# Advice needed - trying to change my hoods - Madone



## locomoto (Aug 28, 2009)

I just changed my left hood and found it to be a small pain as I had to undo my front brake cable and take the hood off through that. Now for the right hood. I'm finding this to be a real pain. Do I really have to take the entire rear brake cable out of the routing through the frame or is there a more simple way? I'm a bit dumbfounded how difficult this seemingly easy task is. You'd think you could take the piece off in the actual brake lever component that connects to the end of the cable, but I can't see how you can take that off? This seems way more difficult than it should be. Any advice would be greatly appreciated!


----------



## zac (Aug 5, 2005)

Maybe you could tell us what shifter/brake levers you have, that would certainly help.


----------



## locomoto (Aug 28, 2009)

zac said:


> Maybe you could tell us what shifter/brake levers you have, that would certainly help.

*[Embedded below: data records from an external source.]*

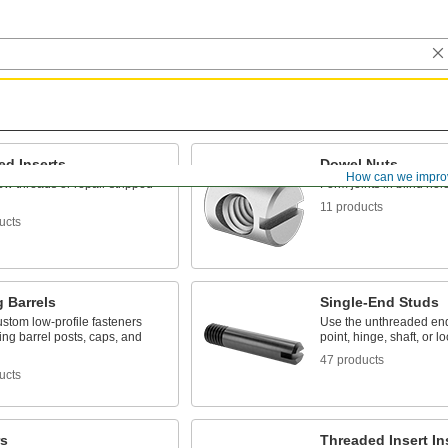
ed Inserts
Dowel Nuts
How can we impro
w threads or repair stripped
Form joints in blind hol
11 products
ucts
 Barrels
Single-End Studs
stom low-profile fasteners
Use the unthreaded end
ing barrel posts, caps, and
point, hinge, shaft, or l
47 products
ucts
s
Threaded Insert Ins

I have shimano ultegra. Its a 2009 trek madone 5.2 with stock components.


----------



## zac (Aug 5, 2005)

I am assuming that you have Ultegra 6700 with the hidden cables.

Yes they are a ***** to change out. 

I strongly advise against trying to disassemble the lever. Not only is it not user serviceable, it is not even shop serviceable. There are scores of tiny parts in that thing.

I am also assuming that you are probably putting on Hudz or something.

The easiest way to replace the hoods are to remove both brake and derailleur cables, then take the lever off the bars. Pull the hood over the front knob then back off the palm rest part of the lever. It is very difficult to pull them off over the knob and then down over the shifter paddle and brake lever. Heating it first will make the job easier. A couple minutes with a hair dryer on high heat may help. Also before installing the new hood, drop it in a pot of very hot water for a few minutes.

Before you attack the cables though, download the Shimano tech documents for the front and rear derailleurs, the brakes and the STI levers from their website. http://techdocs.shimano.com/techdocs/index.jsp While they are not difficult to set up, the tech sheets should be referred to in doing so.

As to feeding the rear brake cable through the top tube of your Madone. Remove the rear grommet on the frame. (The one on top left side near the seat mast.) Pretty sure you need a T-10 torx driver for that. But a 3/32 hex allen wrench works too. With the grommet gone it is very easy to feed the cable back through and fish it out of the hole.

HTH
zac


----------